Paul Wilbur: An open-air SUV?
ASC, of Southgate, Mich., makes convertibles for the Toyota Camry Solara and is ramping up for the launch of the convertible version of the Mitsubishi Eclipse. It also produces 42 subassemblies on the Chevrolet SSR, including the retractable hardtop.
The company halted production of convertible tops at its plant here for a few minutes on July 13 to celebrate the production of ASC's 1 millionth convertible over 23 years.
Industry Editor David Barkholz talked with ASC CEO Paul Wilbur.
What's the future of four-door convertibles?
Four-door convertibles haven't been done since the Lincoln Continental back in the mid-'60s. Because of the long wheelbase, many manufacturers didn't think it was technically possible. A long-wheelbase car, when you take the roof off it, has a lot of structural problems that need to be solved.
The ASC Helios (shown at the Detroit auto show in January) is all about proving to the auto manufacturers that we have the structural solutions so a four-door car could come back into the market.
Why would four-door convertibles sell?
It's all about the baby boomers right now. They are reaching the age where they are empty nesters. The kids are through college or they are out of the home. And baby boomers in particular like to socialize in couples. We see two series of couples having some fun. They are very active. And there's a group of those who would be energized by a four-door convertible.
What can we look for in the convertible market over the next two to three years?

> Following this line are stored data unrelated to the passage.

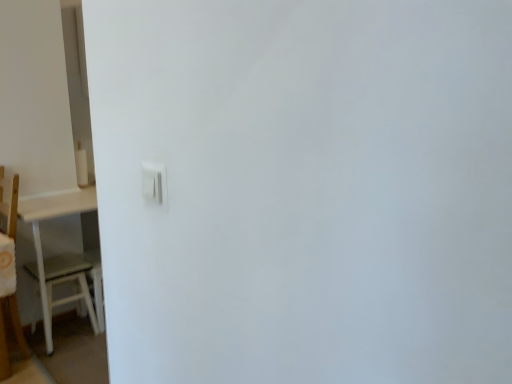
Question: In terms of height, does white wooden table at left look taller or shorter compared to white plastic light switch at center?

Choices:
 (A) tall
 (B) short

Answer: (A)

Question: Based on their positions, is white wooden table at left located to the left or right of white plastic light switch at center?

Choices:
 (A) left
 (B) right

Answer: (A)

Question: Which is farther from the white wooden table at left?

Choices:
 (A) white plastic light switch at center
 (B) white matte table at left

Answer: (A)

Question: Which of these objects is positioned closest to the white plastic light switch at center?

Choices:
 (A) white wooden table at left
 (B) white matte table at left

Answer: (A)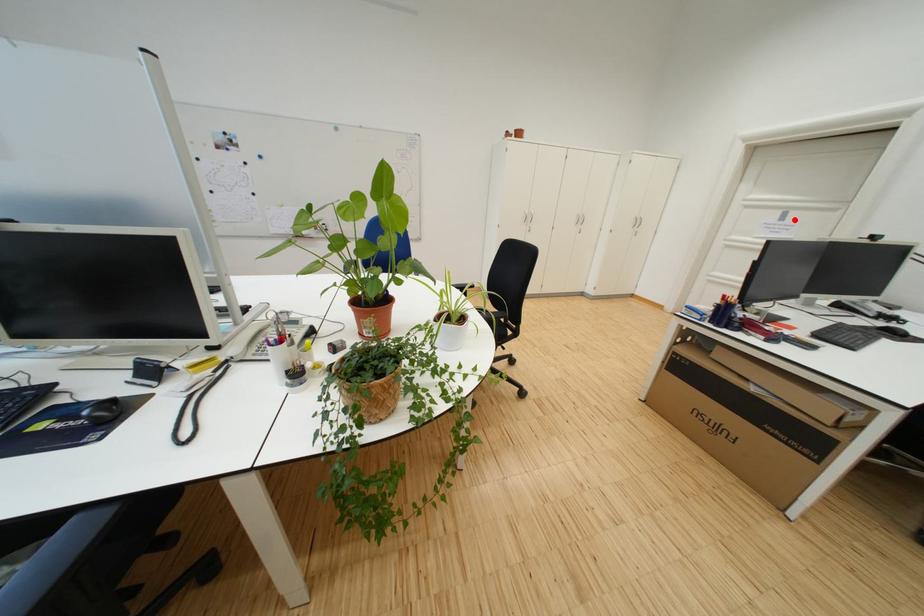
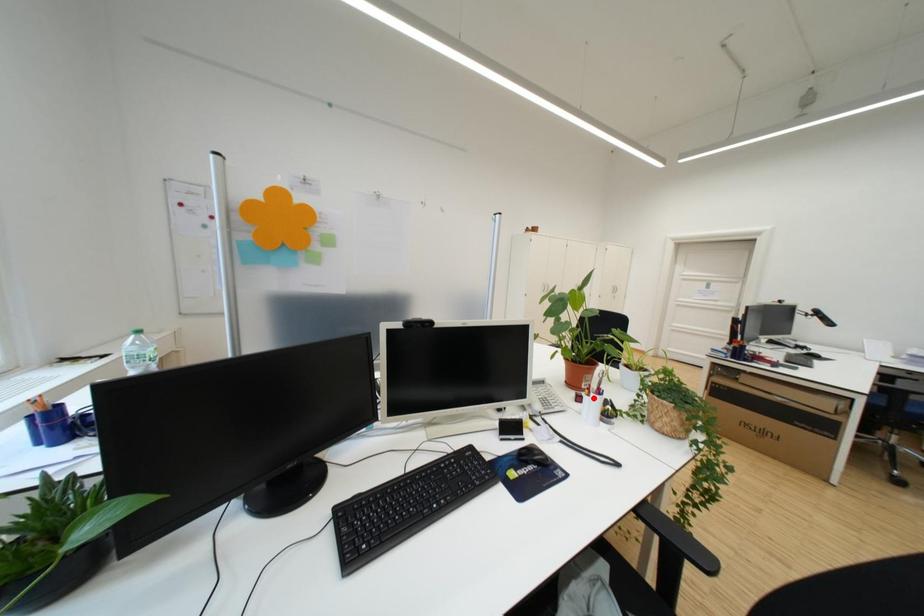
I am providing you with two images of the same scene from different viewpoints. A red point is marked on the first image and another point is marked on the second image. Is the marked point in image1 the same physical position as the marked point in image2?

No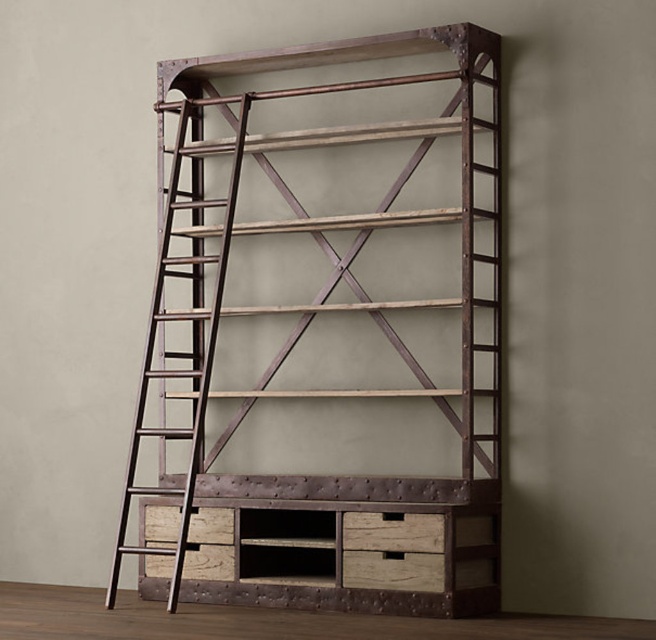
Can you confirm if rustic wood crate at center is taller than rustic wood ladder at left?

No, rustic wood crate at center is not taller than rustic wood ladder at left.

Measure the distance from rustic wood crate at center to rustic wood ladder at left.

A distance of 31.32 inches exists between rustic wood crate at center and rustic wood ladder at left.

Which is in front, point (350, 560) or point (237, 164)?

Point (350, 560) is in front.

Locate an element on the screen. The height and width of the screenshot is (640, 656). rustic wood crate at center is located at coordinates (344, 544).

Between point (186, 349) and point (363, 522), which one is positioned behind?

The point (186, 349) is behind.

Find the location of `rustic wood bookshelf at center`. rustic wood bookshelf at center is located at coordinates (316, 330).

Is rustic wood bookshelf at center above rustic wood ladder at left?

Yes, rustic wood bookshelf at center is above rustic wood ladder at left.

The image size is (656, 640). What do you see at coordinates (316, 330) in the screenshot? I see `rustic wood bookshelf at center` at bounding box center [316, 330].

Where is `rustic wood bookshelf at center`? The width and height of the screenshot is (656, 640). rustic wood bookshelf at center is located at coordinates (316, 330).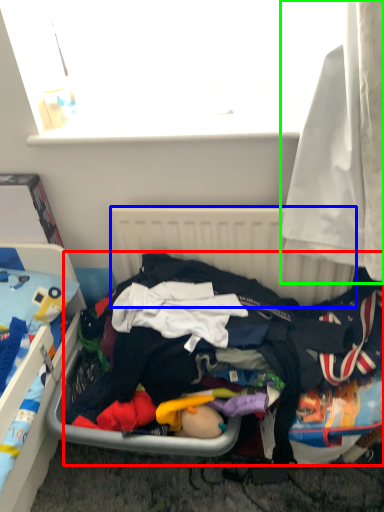
Question: Which is farther away from clothing (highlighted by a red box)? radiator (highlighted by a blue box) or curtain (highlighted by a green box)?

Choices:
 (A) radiator
 (B) curtain

Answer: (B)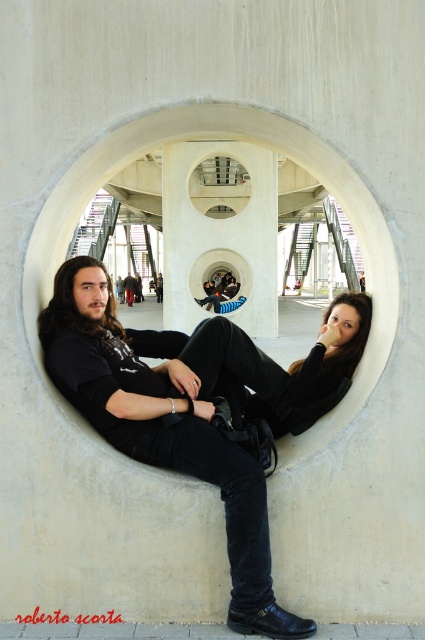
Question: Which point is farther to the camera?

Choices:
 (A) (263, 588)
 (B) (158, 285)
 (C) (201, 461)

Answer: (B)

Question: Which of the following is the closest to the observer?

Choices:
 (A) (166, 464)
 (B) (254, 476)

Answer: (B)

Question: Observing the image, what is the correct spatial positioning of smooth black hair at center in reference to concrete/smooth hole at center?

Choices:
 (A) right
 (B) left

Answer: (A)

Question: Observing the image, what is the correct spatial positioning of black leather jacket at center in reference to black matte jacket at center?

Choices:
 (A) above
 (B) below

Answer: (A)

Question: Which object is the farthest from the matte black jacket at center?

Choices:
 (A) matte concrete hole at center
 (B) black leather jacket at center
 (C) matte black hair at center

Answer: (C)

Question: Is concrete/smooth hole at center wider than matte black hair at center?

The convertible market has been changing. For many years, the convertible market has been on a very slow growth curve. Six percent growth in this past year is pretty healthy. What we really see happening is a lot more diversity of what a convertible is. I predict in the next few years we'll have a convertiblelike SUV. We'll have minivans with much more open-air expression. We'll have crossover vehicles where you can get wind in your hair and sun in your eyes.
Is the automakers' push toward flexible manufacturing - where they build different models on a single line - changing the market for niche vehicle manufacturers such as ASC?
There's still a place for low-volume specialty manufacturers. With the flexibility, it means they can bring more high-volume opportunities into the plant.
What does the future hold for you in terms of manufacturing full cars?
We have some negotiations under way right now for additional vehicles beyond what we are doing on the Chevy SSR. But the SSR as a business model has legs. We think in the U.S. there'll be more opportunities for doing car buildup like that.
What's your time frame?
The next three to five years.
What are your financial challenges?
Capital for growth. When we get involved in a project like SSR, putting up facilities, assembly plants - and often we have customers who want us to take on some of that investment ourselves - that eats up capital. We have pretty good capital partners, so we're in good shape. Private placement will not be a problem for us. But it does have to be justified project by project. Capital is our No. 1 inhibitor.